- Developers: Pierre Corbinais The Pixel Hunt
- Publisher: ARTE France
- Platforms: Windows, Mac
- Release: 25 March 2025
- Genre: Adventure
- Mode: Single-player

= Wednesdays (video game) =

2025 video game

Wednesdays is a 2025 video game developed by Pierre Corbinais and The Pixel Hunt, and published by ARTE France for Microsoft Windows and Macintosh. The game is an interactive adventure video game that explores the memories of Timothée, a character who experienced incest and sexual abuse as a child. Upon release, Wednesdays received praise for its handling of its themes, it was nominated for a Nuovo Award and Excellence in Narrative Award at the 2026 Independent Games Festival and won the Audience Award. It also won the Aware Game Awards at BLON 2026.

== Gameplay ==

Player interaction with Orca Park, a fictional management simulation video game, reveals the memories of the game's protagonist.

The game is played in two modes: as an adventure game with interactive narrative sequences, and as a management game in the fictional game Orco Park.

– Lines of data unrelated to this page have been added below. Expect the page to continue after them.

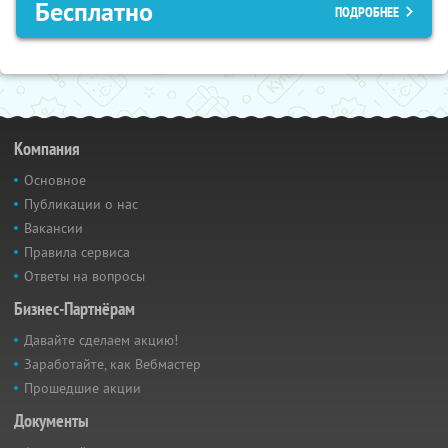
Бесплатно
ПОДРОБНЕЕ
Компания
Основное
Публикации о нас
Вакансии
Правила сервиса
Ответы на вопросы
Бизнес-Партнёрам
Давайте сделаем акцию!
Заработайте, как Вебмастер
Прошедшие акции
Документы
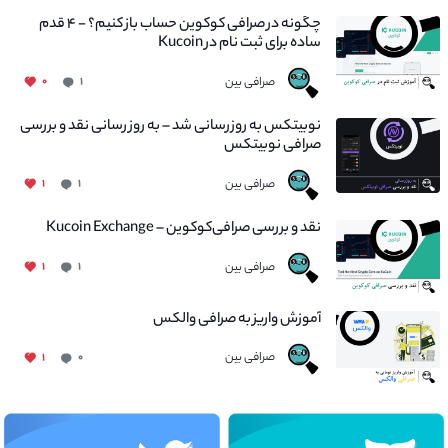
چگونه در صرافی کوکوین حساب باز کنیم؟ - ۴ قدم
ساده برای ثبت نام در Kucoin
صرافی بین
۰
۱
نوبیتکس به روزرسانی شد – به روز رسانی نقد و بررسی
صرافی نوبیتکس
صرافی بین
۱
۱
نقد و بررسی صرافی‌کوکوین – Kucoin Exchange
صرافی بین
۱
۱
آموزش واریز به صرافی والکس
صرافی بین
۱
۰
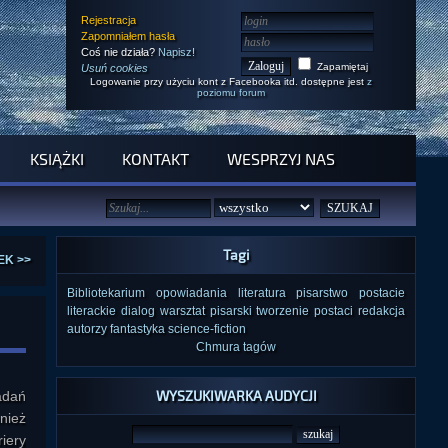
Rejestracja
Zapomniałem hasła
Coś nie działa?
Napisz!
Zapamiętaj
Usuń cookies
Logowanie przy użyciu kont z Facebooka itd. dostępne jest
z
poziomu forum
KSIĄŻKI
KONTAKT
WESPRZYJ NAS
Tagi
EK >>
Bibliotekarium
opowiadania
literatura
pisarstwo
postacie
literackie
dialog
warsztat pisarski
tworzenie postaci
redakcja
autorzy
fantastyka
science-fiction
Chmura tagów
WYSZUKIWARKA AUDYCJI
adań
nież
iery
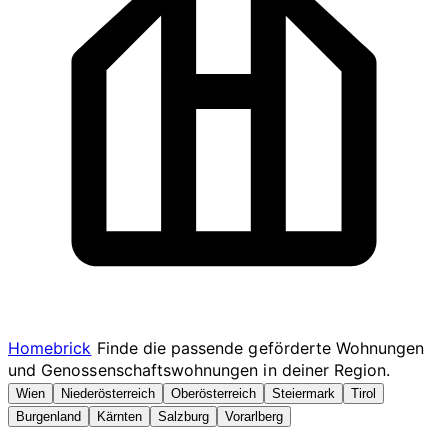
Homebrick
Finde die passende geförderte Wohnungen
und Genossenschaftswohnungen in deiner Region.
Wien
Niederösterreich
Oberösterreich
Steiermark
Tirol
Burgenland
Kärnten
Salzburg
Vorarlberg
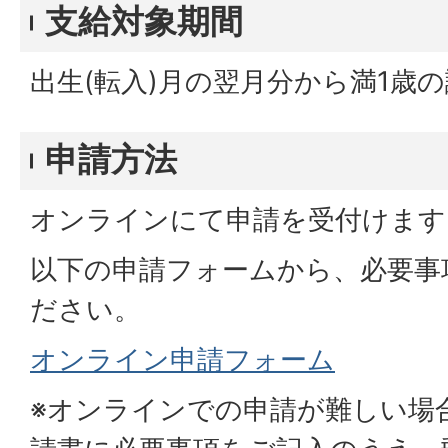
支給対象期間
出生(転入)月の翌月分から満1歳
申請方法
オンラインにて申請を受付けます
以下の申請フォームから、必要事
ださい。
オンライン申請フォーム
※オンラインでの申請が難しい場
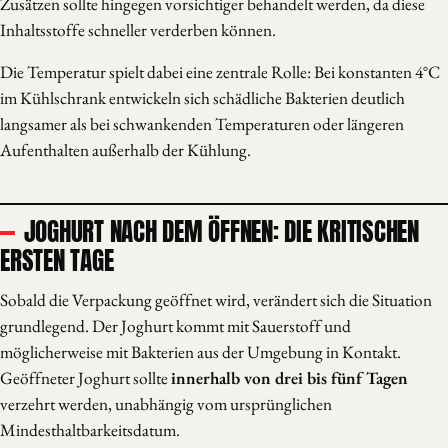
Zusätzen sollte hingegen vorsichtiger behandelt werden, da diese
Inhaltsstoffe schneller verderben können.
Die Temperatur spielt dabei eine zentrale Rolle: Bei konstanten 4°C
im Kühlschrank entwickeln sich schädliche Bakterien deutlich
langsamer als bei schwankenden Temperaturen oder längeren
Aufenthalten außerhalb der Kühlung.
JOGHURT NACH DEM ÖFFNEN: DIE KRITISCHEN
ERSTEN TAGE
Sobald die Verpackung geöffnet wird, verändert sich die Situation
grundlegend. Der Joghurt kommt mit Sauerstoff und
möglicherweise mit Bakterien aus der Umgebung in Kontakt.
Geöffneter Joghurt sollte
innerhalb von drei bis fünf Tagen
verzehrt werden, unabhängig vom ursprünglichen
Mindesthaltbarkeitsdatum.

In Orco Park, players control the protagonist's character as if he were playing the game, with the construction of attractions and rides in the park triggering seventeen narrative sequences. Players are able to skip scenes of the game at any time through the pause menu.

== Plot ==

Timothée, a man who experienced sexual abuse as a child, plays Orco Park, a computer game from his childhood that he has not played in over twenty years. As Timothée completes elements of the park, memories of various events are revealed through the perspective of Timothée's friends, family, teacher and girlfriend, representing turning points in his life.

== Development and release ==

Development of Wednesdays developed by The Pixel Hunt, a seven-person team in collaboration with ARTE France, including French lead writer and designer Pierre Corbinais, who had previously written Bury Me, My Love. Corbinais stated that the aim of the game was to raise awareness of incest. The game was developed by Christophe Galati, the developer of Save me Mr Tako. The visuals of Wednesdays were created by artists Exaheva, who made the game's illustrations, and Nico Nowak, who designed the pixel art for Orco Park. The game was released on 26 March 2025.

== Reception ==

Wednesdays received generally favorable reviews from critics, according to the review aggregation website Metacritic. Several critics considered the subject matter of Wednesdays important and impactful, with Adventure Gamers stating the game was a "unique and meaningful experience" that featured a "powerful narrative". Finding the game emotionally and personally resonant, Charlie Kelly of Checkpoint Gaming praised its "artful" and "delicate" representation of CPTSD, stating it "emphasises the importance of the power that can come in finding your voice and leaning in on others. Kelly commended the game's use of content warnings and similar features to accommodate players. Similarly, Shaun Cichacki of Vice complimented the "natural, mature, and respectful manner" of the game's narrative, and its evocation of these themes with "color and humour" and "stunning" visuals. Cosmin Vasile of Softpedia wrote that the game was "well-written" in its exploration of a difficult subject, highlighting its positive focus on "healing and what the future has to offer...without giving into despair", although considered its gameplay was limited.

Aggregate score
| Aggregator | Score |
|---|---|
| Metacritic | 89/100 |

=== Accolades ===

Wednesdays was nominated for several awards at the 2026 Independent Games Festival, including the Nuovo Award and the Excellence in Narrative Award.